— Task details —
When the string "Park" is part of a line below, that line should be copied.

— Dataset content —
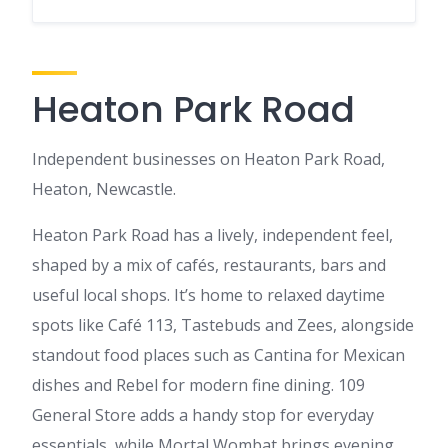
Heaton Park Road
Independent businesses on Heaton Park Road,
Heaton, Newcastle.
Heaton Park Road has a lively, independent feel,
shaped by a mix of cafés, restaurants, bars and
useful local shops. It’s home to relaxed daytime
spots like Café 113, Tastebuds and Zees, alongside
standout food places such as Cantina for Mexican
dishes and Rebel for modern fine dining. 109
General Store adds a handy stop for everyday
essentials, while Mortal Wombat brings evening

— Result for this exercise —
Heaton Park Road
Independent businesses on Heaton Park Road,
Heaton Park Road has a lively, independent feel,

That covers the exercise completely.